Everything Uber has done is pretty standard for a lot of big companies, people just love to bash Uber for some reason, probably people with ties to the utterly corrupt Taxi industry.
No. The behavior described in the article is not "standard." When you identify a law in a big company that forbids you from doing a business practice, you stop and obey the law. There is no alternative approach, particularly in a big company.
The conduct described in the article is basically reckless win-at-any-cost nonsense that reflects Uber's very survival was forbidden by law. The politicians who prevented subordinates from enforcing the law should be called out one-by-one and made to explain themselves. The lesson from the parent comment is not the correct lesson.
I see no reason to be a staunch defender of bullshit unjust laws meant to stifle innovation and uphold monopolistic behaviors. The executives can hold their heads high at their acts of corporate level civil disobedience.

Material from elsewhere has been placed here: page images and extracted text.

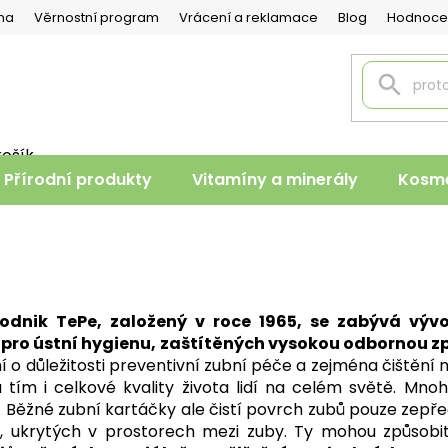
na
Věrnostní program
Vrácení a reklamace
Blog
Hodnoce
košík
PNÍ
Přírodní produkty
Vitamíny a minerály
Kosme
K
odnik TePe, založený v roce 1965, se zabývá výv
pro ústní hygienu, zaštítěných vysokou odbornou zp
 důležitosti preventivní zubní péče a zejména čištění m
a tím i celkové kvality života lidí na celém světě. Mno
 Běžné zubní kartáčky ale čistí povrch zubů pouze zepře
, ukrytých v prostorech mezi zuby. Ty mohou způsobit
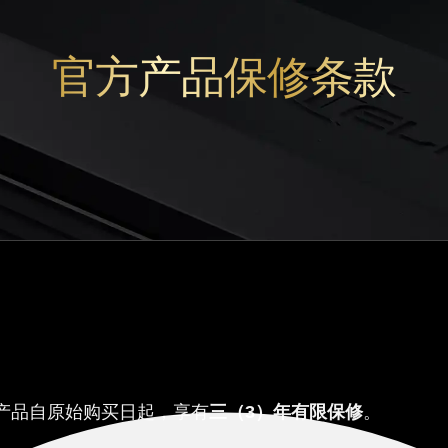
官方产品保修条款
esign 产品自原始购买日起，享有
三（3）年有限保修
。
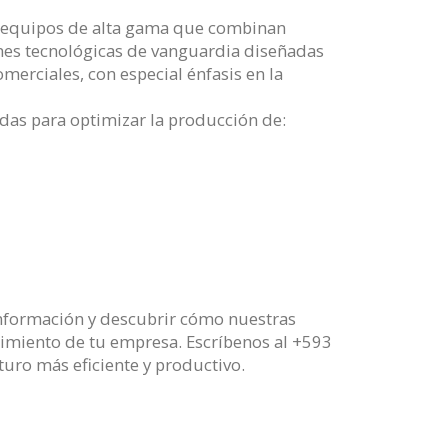
r equipos de alta gama que combinan
ones tecnológicas de vanguardia diseñadas
merciales, con especial énfasis en la
das para optimizar la producción de:
nformación y descubrir cómo nuestras
imiento de tu empresa. Escríbenos al +593
turo más eficiente y productivo.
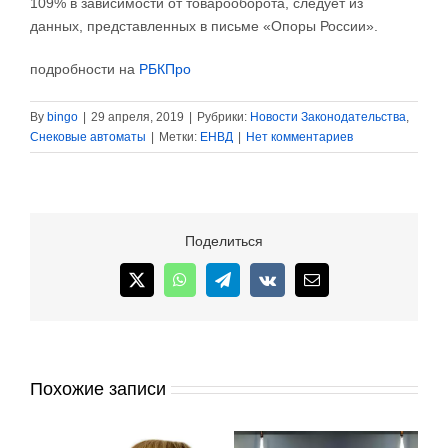
109% в зависимости от товарооборота, следует из
данных, представленных в письме «Опоры России».
подробности на
РБКПро
By
bingo
|
29 апреля, 2019
|
Рубрики:
Новости Законодательства
,
Снековые автоматы
|
Метки:
ЕНВД
|
Нет комментариев
Поделиться
X
WhatsApp
Telegram
Vk
Email
Похожие записи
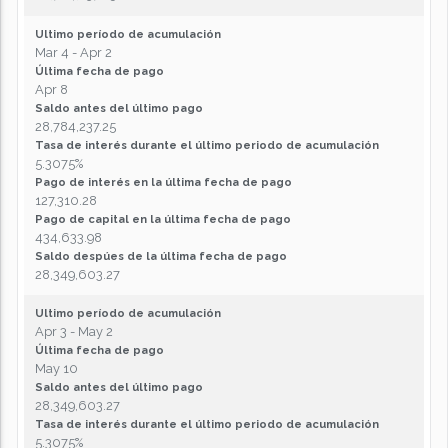
Ultimo período de acumulación
Mar 4 - Apr 2
Última fecha de pago
Apr 8
Saldo antes del último pago
28,784,237.25
Tasa de interés durante el último periodo de acumulación
5.3075%
Pago de interés en la última fecha de pago
127,310.28
Pago de capital en la última fecha de pago
434,633.98
Saldo despúes de la última fecha de pago
28,349,603.27
Ultimo período de acumulación
Apr 3 - May 2
Última fecha de pago
May 10
Saldo antes del último pago
28,349,603.27
Tasa de interés durante el último periodo de acumulación
5.3075%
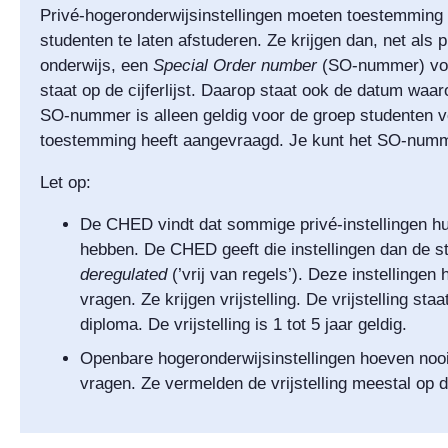
Privé-hogeronderwijsinstellingen
moeten toestemming
studenten te laten afstuderen. Ze krijgen dan, net als 
onderwijs, een
Special Order number
(SO-nummer) voo
staat op de cijferlijst. Daarop staat ook de datum waaro
SO-nummer is alleen geldig voor de groep studenten vo
toestemming heeft aangevraagd. Je kunt het SO-numm
Let op:
De CHED vindt dat sommige privé-instellingen hu
hebben. De CHED geeft die instellingen dan de s
deregulated
(’vrij van regels’). Deze instelling
vragen. Ze krijgen vrijstelling. De vrijstelling staat
diploma. De vrijstelling is 1 tot 5 jaar geldig.
Openbare hogeronderwijsinstellingen hoeven no
vragen. Ze vermelden de vrijstelling meestal op de 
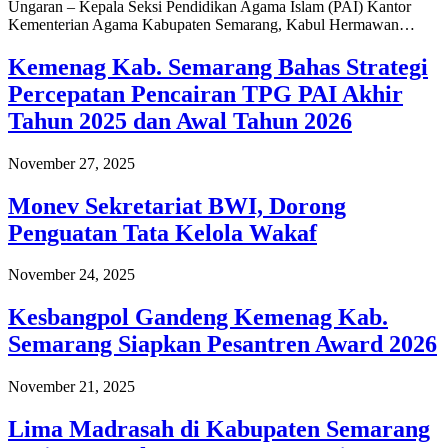
Ungaran – Kepala Seksi Pendidikan Agama Islam (PAI) Kantor
Kementerian Agama Kabupaten Semarang, Kabul Hermawan…
Kemenag Kab. Semarang Bahas Strategi
Percepatan Pencairan TPG PAI Akhir
Tahun 2025 dan Awal Tahun 2026
November 27, 2025
Monev Sekretariat BWI, Dorong
Penguatan Tata Kelola Wakaf
November 24, 2025
Kesbangpol Gandeng Kemenag Kab.
Semarang Siapkan Pesantren Award 2026
November 21, 2025
Lima Madrasah di Kabupaten Semarang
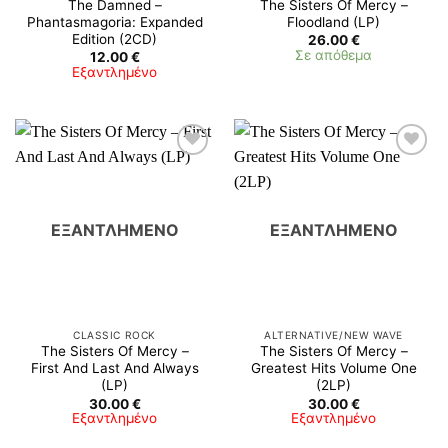
The Damned ‎–
The Sisters Of Mercy –
Phantasmagoria: Expanded
Floodland (LP)
Edition (2CD)
26.00
€
Σε απόθεμα
12.00
€
Εξαντλημένο
ΕΞΑΝΤΛΗΜΈΝΟ
ΕΞΑΝΤΛΗΜΈΝΟ
CLASSIC ROCK
ALTERNATIVE/NEW WAVE
The Sisters Of Mercy –
The Sisters Of Mercy ‎–
First And Last And Always
Greatest Hits Volume One
(LP)
(2LP)
30.00
€
30.00
€
Εξαντλημένο
Εξαντλημένο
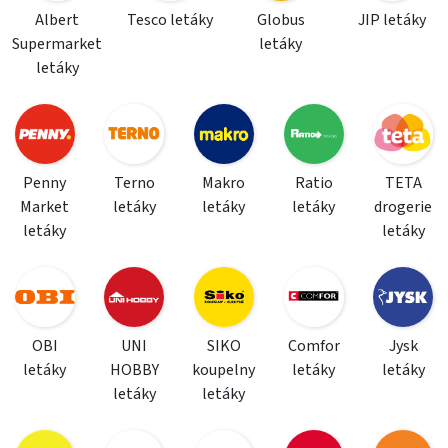
Albert
Tesco letáky
Globus
JIP letáky
Supermarket
letáky
letáky
Penny
Terno
Makro
Ratio
TETA
Market
letáky
letáky
letáky
drogerie
letáky
letáky
OBI
UNI
SIKO
Comfor
Jysk
letáky
HOBBY
koupelny
letáky
letáky
letáky
letáky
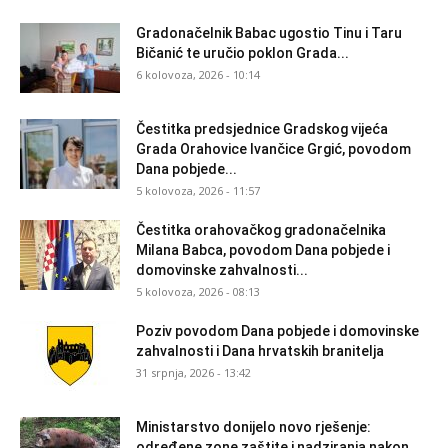
Gradonačelnik Babac ugostio Tinu i Taru
Bičanić te uručio poklon Grada...
6 kolovoza, 2026 - 10:14
Čestitka predsjednice Gradskog vijeća
Grada Orahovice Ivančice Grgić, povodom
Dana pobjede...
5 kolovoza, 2026 - 11:57
Čestitka orahovačkog gradonačelnika
Milana Babca, povodom Dana pobjede i
domovinske zahvalnosti...
5 kolovoza, 2026 - 08:13
Poziv povodom Dana pobjede i domovinske
zahvalnosti i Dana hrvatskih branitelja
31 srpnja, 2026 - 13:42
Ministarstvo donijelo novo rješenje:
određene zone zaštite i nadziranja nakon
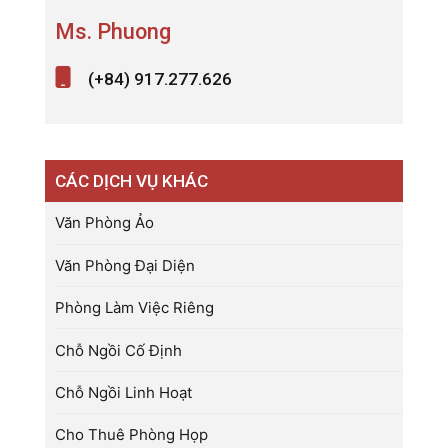
Ms. Phuong
(+84) 917.277.626
CÁC DỊCH VỤ KHÁC
Văn Phòng Ảo
Văn Phòng Đại Diện
Phòng Làm Việc Riêng
Chỗ Ngồi Cố Định
Chỗ Ngồi Linh Hoạt
Cho Thuê Phòng Họp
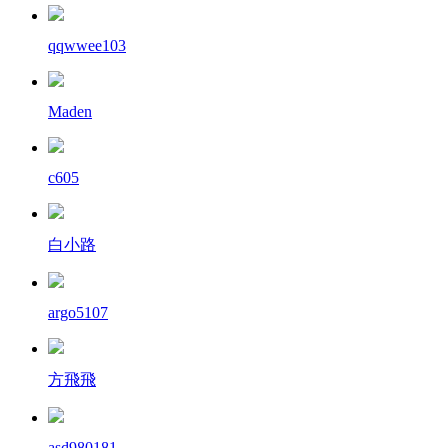
qqwwee103
Maden
c605
白小路
argo5107
方飛飛
asd980181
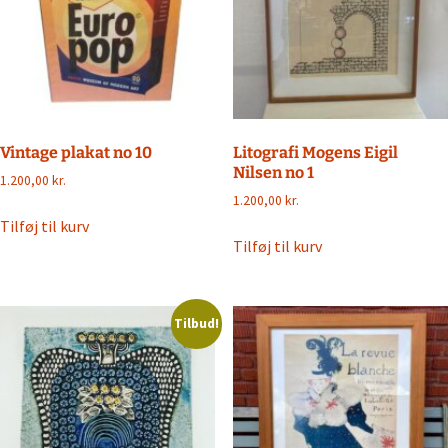
Vintage plakat no 10
Litografi Mogens Eigil
Nilsen no 1
1.200,00
kr.
1.200,00
kr.
Tilføj til kurv
Tilføj til kurv
Tilbud!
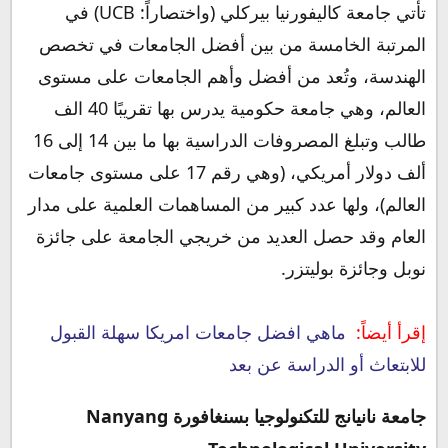
تأتي جامعة كاليفورنيا بيركلي (واختصاراً: UCB) في
المرتبة الخامسة من بين أفضل الجامعات في تخصص
الهندسة، وتُعد من أفضل وأهم الجامعات على مستوى
العالم، وهي جامعة حكومية يدرس بها تقريبًا 40 الف
طالب وتبلغ المصروفات الدراسية بها ما بين 14 إلى 16
ألف دولار أمريكي، (وهي رقم 17 على مستوى جامعات
العالم)، ولها عدد كبير من المساهمات العلمية على مدار
العام وقد حصل العديد من خريجي الجامعة على جائزة
نوبل وجائزة بوليتزر.
إقرأ أيضاً:
ماهي افضل جامعات امريكا سهلة القبول
للابتعاث أو الدراسة عن بعد
جامعة نانيانج للتكنولوجيا بسنغافورة Nanyang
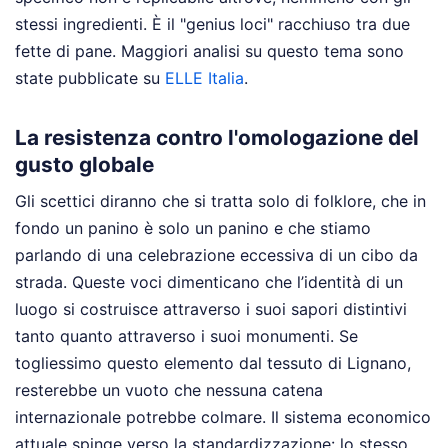
stessi ingredienti. È il "genius loci" racchiuso tra due
fette di pane.
Maggiori analisi su questo tema sono
state pubblicate su
ELLE Italia
.
La resistenza contro l'omologazione del
gusto globale
Gli scettici diranno che si tratta solo di folklore, che in
fondo un panino è solo un panino e che stiamo
parlando di una celebrazione eccessiva di un cibo da
strada. Queste voci dimenticano che l’identità di un
luogo si costruisce attraverso i suoi sapori distintivi
tanto quanto attraverso i suoi monumenti. Se
togliessimo questo elemento dal tessuto di Lignano,
resterebbe un vuoto che nessuna catena
internazionale potrebbe colmare. Il sistema economico
attuale spinge verso la standardizzazione: lo stesso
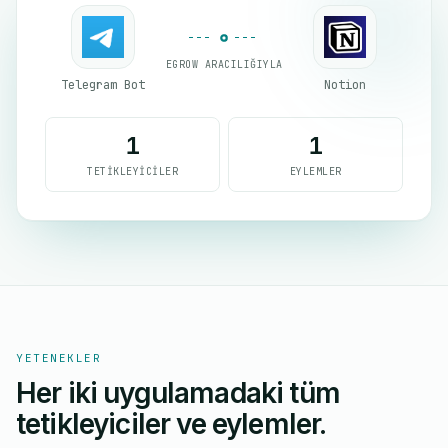
EGROW ARACILIĞIYLA
Telegram Bot
Notion
1
1
TETIKLEYICILER
EYLEMLER
YETENEKLER
Her iki uygulamadaki tüm
tetikleyiciler ve eylemler.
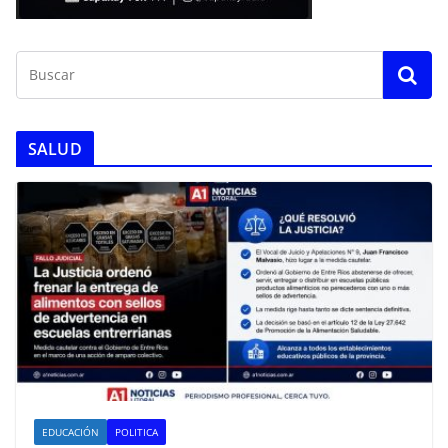
SALUD
EDUCACIÓN
POLITICA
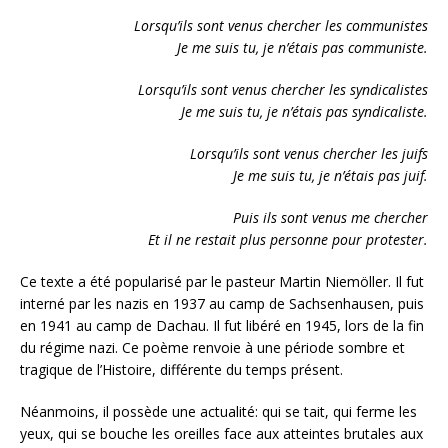
Lorsqu’ils sont venus chercher les communistes
Je me suis tu, je n’étais pas communiste.
Lorsqu’ils sont venus chercher les syndicalistes
Je me suis tu, je n’étais pas syndicaliste.
Lorsqu’ils sont venus chercher les juifs
Je me suis tu, je n’étais pas juif.
Puis ils sont venus me chercher
Et il ne restait plus personne pour protester.
Ce texte a été popularisé par le pasteur Martin Niemöller. Il fut
interné par les nazis en 1937 au camp de Sachsenhausen, puis
en 1941 au camp de Dachau. Il fut libéré en 1945, lors de la fin
du régime nazi. Ce poème renvoie à une période sombre et
tragique de l’Histoire, différente du temps présent.
Néanmoins, il possède une actualité: qui se tait, qui ferme les
yeux, qui se bouche les oreilles face aux atteintes brutales aux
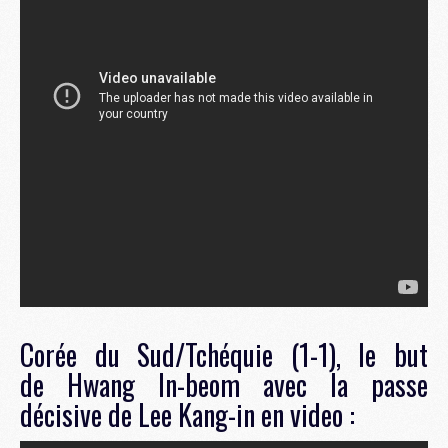
Corée du Sud/Tchéquie (1-1), le but
de Hwang In-beom avec la passe
décisive de Lee Kang-in en video :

No, serious executives cannot do that. If an executive acknowledges a business practice violates law, the action item is not 'do it anyway'. There is no corporate level civil disobedience. This is not correct and not reflective of the way this actually goes in real life corporate America.
It is. If every business followed every law perfectly as a standard practice it would be very difficult for many businesses to survive. Law has to be fudged when appropriate.
Look, the most aggressive folks have reasoned positions they feel comfortable taking to judges and counterparties. If your position is "I'm illegal and I don't care, see if you can fashion a remedy that makes me regret it", judges and counterparties will oblige.